Un journaliste, micro à la main, fait un bref discours.

« Nous avons le plaisir de rencontrer ce soir la célèbre Luz Estrella, de passage dans notre commune au cours de sa tournée mondiale. Elle pratique le tango depuis son âge le plus tendre et égale les plus grandes, qui sont toutes argentines, contrairement à elle. Dans sa jeunesse, en effet, au cours d’un voyage à Buenos Aires, elle a rencontré les deux passions de son existence : le tango, en la personne de Roberto Goyeneche, dit el Polaco, un homme hors du commun, à la voix déchirée et à l’âme douloureuse, et également – bien que ces deux choses n’aient aucune relation entre elles - celui qui est devenu son compagnon.

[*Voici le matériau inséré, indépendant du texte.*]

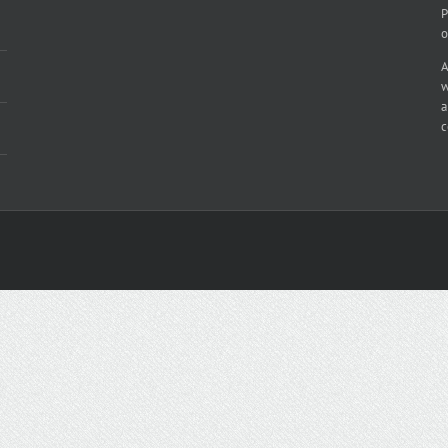
P
o
A
w
a
c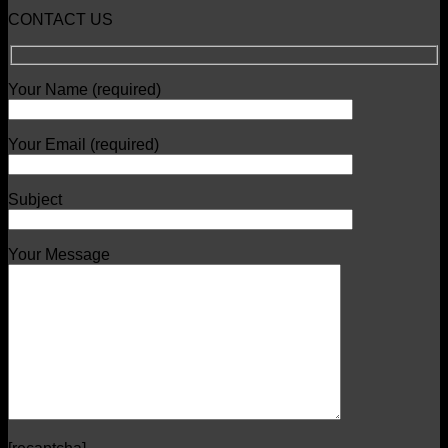
CONTACT US
Your Name (required)
Your Email (required)
Subject
Your Message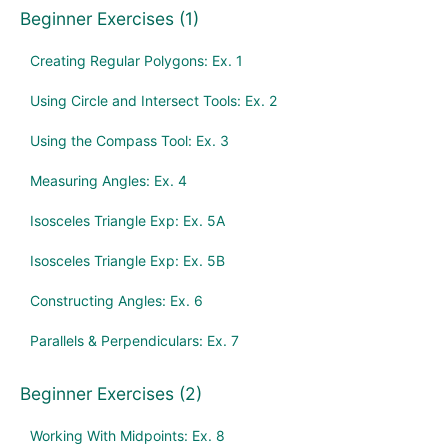
Beginner Exercises (1)
Creating Regular Polygons: Ex. 1
Using Circle and Intersect Tools: Ex. 2
Using the Compass Tool: Ex. 3
Measuring Angles: Ex. 4
Isosceles Triangle Exp: Ex. 5A
Isosceles Triangle Exp: Ex. 5B
Constructing Angles: Ex. 6
Parallels & Perpendiculars: Ex. 7
Beginner Exercises (2)
Working With Midpoints: Ex. 8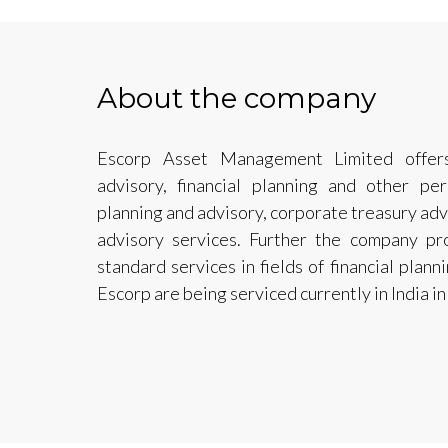
About the company
Escorp Asset Management Limited offers
advisory, financial planning and other per
planning and advisory, corporate treasury adv
advisory services. Further the company pr
standard services in fields of financial plan
Escorp are being serviced currently in India i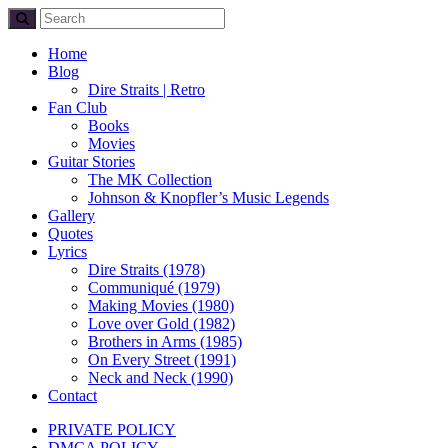
Home
Blog
Dire Straits | Retro
Fan Club
Books
Movies
Guitar Stories
The MK Collection
Johnson & Knopfler’s Music Legends
Gallery
Quotes
Lyrics
Dire Straits (1978)
Communiqué (1979)
Making Movies (1980)
Love over Gold (1982)
Brothers in Arms (1985)
On Every Street (1991)
Neck and Neck (1990)
Contact
PRIVATE POLICY
DMCA POLICY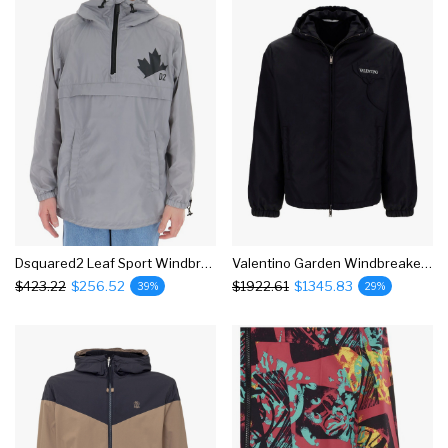
Dsquared2 Leaf Sport Windbreaker Jacket
Valentino Garden Windbreaker Jacket
$423.22
$256.52
$1922.61
$1345.83
39%
29%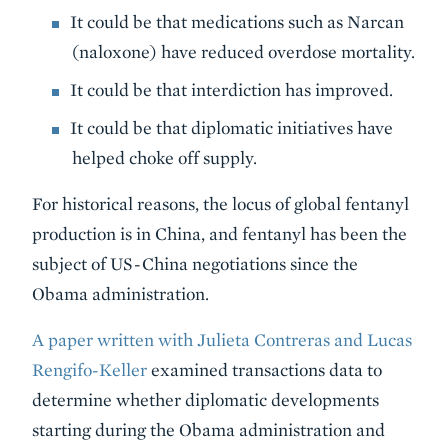
It could be that medications such as Narcan
(naloxone) have reduced overdose mortality.
It could be that interdiction has improved.
It could be that diplomatic initiatives have
helped choke off supply.
For historical reasons, the locus of global fentanyl
production is in China, and fentanyl has been the
subject of US-China negotiations since the
Obama administration.
A paper written with Julieta Contreras and Lucas
Rengifo-Keller
examined transactions data to
determine whether diplomatic developments
starting during the Obama administration and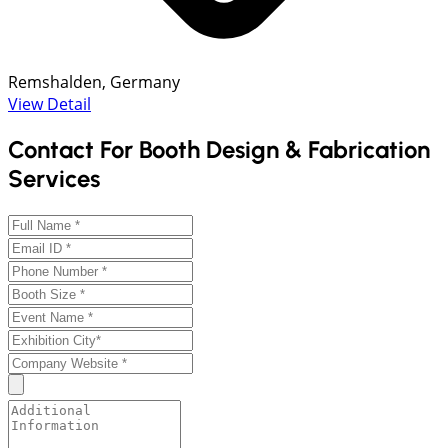
Remshalden, Germany
View Detail
Contact For Booth Design & Fabrication
Services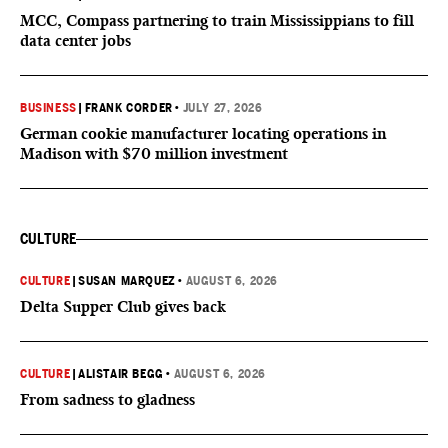
MCC, Compass partnering to train Mississippians to fill
data center jobs
BUSINESS
|
FRANK CORDER
•
JULY 27, 2026
German cookie manufacturer locating operations in
Madison with $70 million investment
CULTURE
CULTURE
|
SUSAN MARQUEZ
•
AUGUST 6, 2026
Delta Supper Club gives back
CULTURE
|
ALISTAIR BEGG
•
AUGUST 6, 2026
From sadness to gladness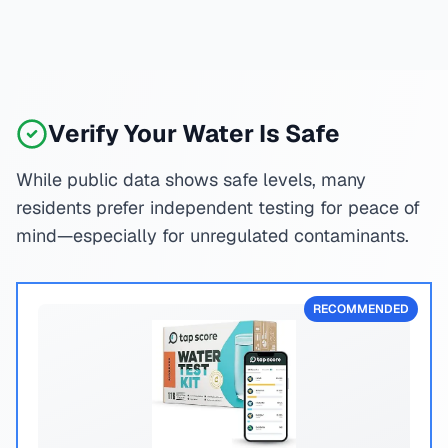
Verify Your Water Is Safe
While public data shows safe levels, many
residents prefer independent testing for peace of
mind—especially for unregulated contaminants.
RECOMMENDED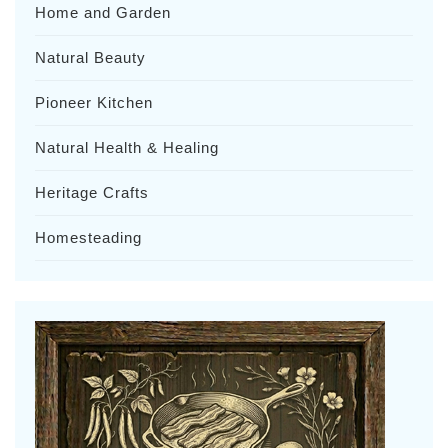
Home and Garden
Natural Beauty
Pioneer Kitchen
Natural Health & Healing
Heritage Crafts
Homesteading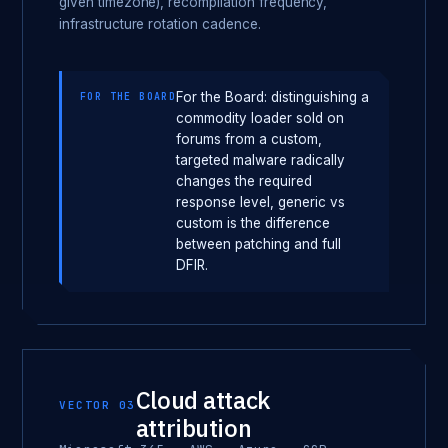
given timezone), recompilation frequency,
infrastructure rotation cadence.
For the Board: distinguishing a
FOR THE BOARD
commodity loader sold on
forums from a custom,
targeted malware radically
changes the required
response level, generic vs
custom is the difference
between patching and full
DFIR.
Cloud attack
VECTOR 03
attribution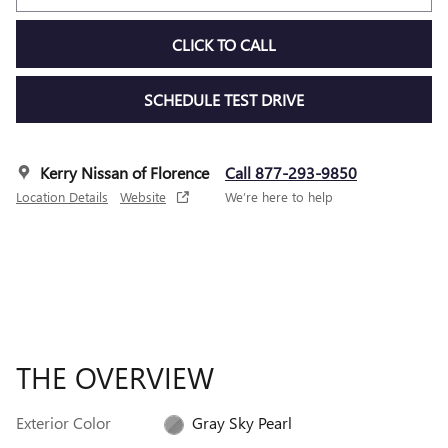
CLICK TO CALL
SCHEDULE TEST DRIVE
Kerry Nissan of Florence
Call 877-293-9850
Location Details
Website
We’re here to help
THE OVERVIEW
Exterior Color
Gray Sky Pearl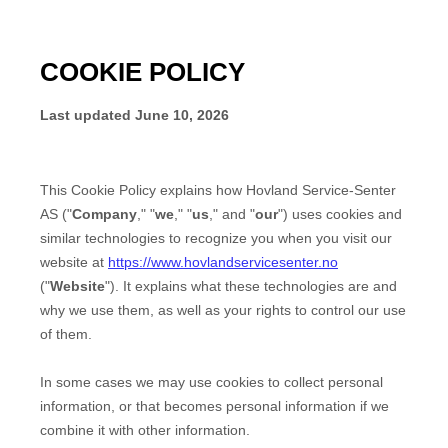
COOKIE POLICY
Last updated
June 10, 2026
This Cookie Policy explains how
Hovland Service-Senter
AS
("
Company
," "
we
," "
us
," and "
our
") uses cookies and
similar technologies to recognize you when you visit our
website at
https://www.hovlandservicesenter.no
("
Website
"). It explains what these technologies are and
why we use them, as well as your rights to control our use
of them.
In some cases we may use cookies to collect personal
information, or that becomes personal information if we
combine it with other information.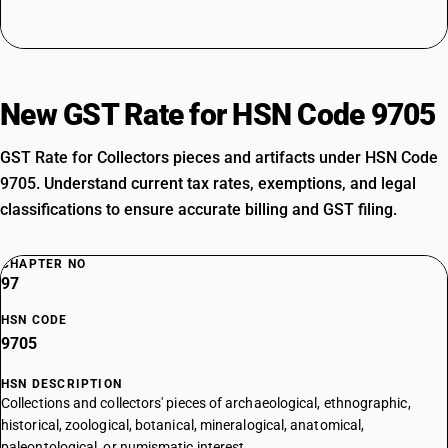
New GST Rate for HSN Code 9705
GST Rate for Collectors pieces and artifacts under HSN Code
9705. Understand current tax rates, exemptions, and legal
classifications to ensure accurate billing and GST filing.
CHAPTER NO
97
HSN CODE
9705
HSN DESCRIPTION
Collections and collectors' pieces of archaeological, ethnographic,
historical, zoological, botanical, mineralogical, anatomical,
paleontological, or numismatic interest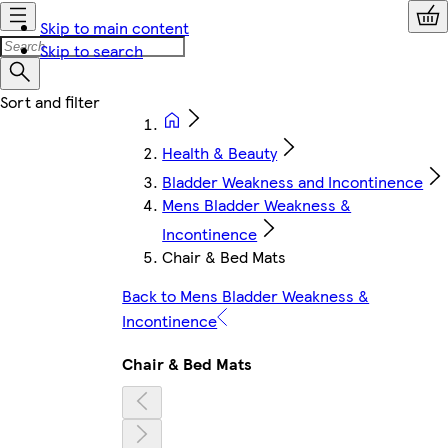
Skip to main content
Skip to search
Health & Beauty
Bladder Weakness and Incontinence
Mens Bladder Weakness &
Incontinence
Chair & Bed Mats
Back to Mens Bladder Weakness &
Incontinence
Chair & Bed Mats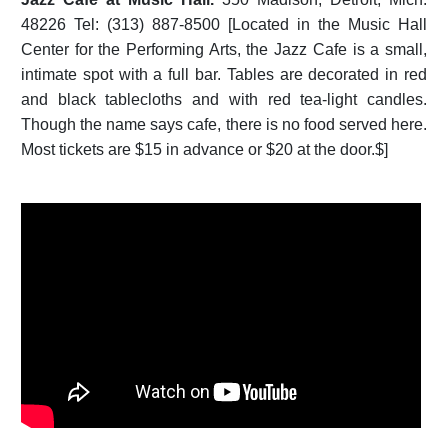
48226 Tel: (313) 887-8500 [Located in the Music Hall
Center for the Performing Arts, the Jazz Cafe is a small,
intimate spot with a full bar. Tables are decorated in red
and black tablecloths and with red tea-light candles.
Though the name says cafe, there is no food served here.
Most tickets are $15 in advance or $20 at the door.$]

Goyeneche, de son vivant, a d’ailleurs déclaré que l’âme de Luz était à n’en pas douter, plus argentine que si elle l’était réellement. « Luz canta el tango como ninguna… », a-t-il déclaré, faisant allusion à un tango célèbre.
Elle va nous gratifier ce soir d’un concert que nous ne sommes pas prêts d’oublier. Par ailleurs, elle joue également du bandonéon, un instrument plutôt dévolu aux hommes d’ordinaire. Mais approchons-nous… »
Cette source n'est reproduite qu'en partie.